Our cooking classes were held in the mornings, upstairs in a large kitchen. The instructor was thorough, informative and had an air of authenticity. She was also very patient, as tested by the time Marc nearly broke the pasta machine with his vigorous motion.

Chicken with foraged herbs

We made a really good variety of Italian entrees, pasta dishes, meat dishes and dessert over two days. In particular, the proteins interested me (pork loin day one and chicken day two) because I've never cooked or eaten much of Italian-style meat dishes.

Lemon ricotta ravioli

I feel like I learnt a lot and have even replicated at least two of the dishes back home in Australia. Our instructor provided lots of suitable alternatives for ingredients that might be difficult to source back home. All in all, it was a practical course, not just fun.

White chocolate pana cotta with fresh berries

The mornings always ended with a big lunch to enjoy our creations with wine. After our meals, Marc and I developed a routine of napping before embarking on the hiking portion of the day.
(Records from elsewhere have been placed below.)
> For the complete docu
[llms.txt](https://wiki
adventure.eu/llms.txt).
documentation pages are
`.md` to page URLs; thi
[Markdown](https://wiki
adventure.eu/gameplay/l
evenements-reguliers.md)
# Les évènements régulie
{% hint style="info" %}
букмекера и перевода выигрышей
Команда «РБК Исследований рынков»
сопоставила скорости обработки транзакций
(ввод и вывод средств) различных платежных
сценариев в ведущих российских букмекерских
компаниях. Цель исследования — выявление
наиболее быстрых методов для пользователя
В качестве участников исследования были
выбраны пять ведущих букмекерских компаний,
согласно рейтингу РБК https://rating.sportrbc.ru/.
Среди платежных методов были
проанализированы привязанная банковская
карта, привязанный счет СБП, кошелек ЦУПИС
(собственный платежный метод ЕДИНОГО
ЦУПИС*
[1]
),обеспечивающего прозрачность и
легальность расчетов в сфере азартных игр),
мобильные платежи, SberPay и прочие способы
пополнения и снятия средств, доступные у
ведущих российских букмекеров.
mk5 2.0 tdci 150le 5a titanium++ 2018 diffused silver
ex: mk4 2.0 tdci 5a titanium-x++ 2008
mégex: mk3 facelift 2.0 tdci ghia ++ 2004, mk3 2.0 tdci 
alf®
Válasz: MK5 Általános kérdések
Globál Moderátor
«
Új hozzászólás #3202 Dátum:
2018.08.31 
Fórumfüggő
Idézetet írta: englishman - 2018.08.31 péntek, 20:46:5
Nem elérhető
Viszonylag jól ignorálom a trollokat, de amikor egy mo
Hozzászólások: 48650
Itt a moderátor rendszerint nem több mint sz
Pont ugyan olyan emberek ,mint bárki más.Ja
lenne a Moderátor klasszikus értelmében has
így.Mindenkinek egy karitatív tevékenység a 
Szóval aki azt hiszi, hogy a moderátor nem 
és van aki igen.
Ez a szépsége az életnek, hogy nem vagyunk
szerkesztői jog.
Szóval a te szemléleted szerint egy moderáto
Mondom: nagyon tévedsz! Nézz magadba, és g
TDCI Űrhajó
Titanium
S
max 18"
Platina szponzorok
It was really a perfect combination because even though I'm sure we ate more than we walked, it gave the illusion that we were burning off the calories.

Our first day of hiking was through the countryside, up and down some hills. We enjoyed very expansive views of the Umbria region. The next day, we did an urban trek through Perugia itself, complimented by informative directing by our German guide.

I thought this was a great combination of activities and the cooking and hiking itself was well-coordinated. I didn't love our accomodation but I am a bit picky and I generally feel uncomfortable in homestay-type environments. It was weird trying to use the pool and having the host family's kids and other family members wading at the other end. It was also difficult for us to get dinner because we had no transport to town. On our first night, the host ordered us pizza but on the second night, she was away and her hubby didn't understand english well and just gave us scraps from their kitchen. That's all fine and well and no, we were far from being in danger of starving, but it seemed like an oversight on their part.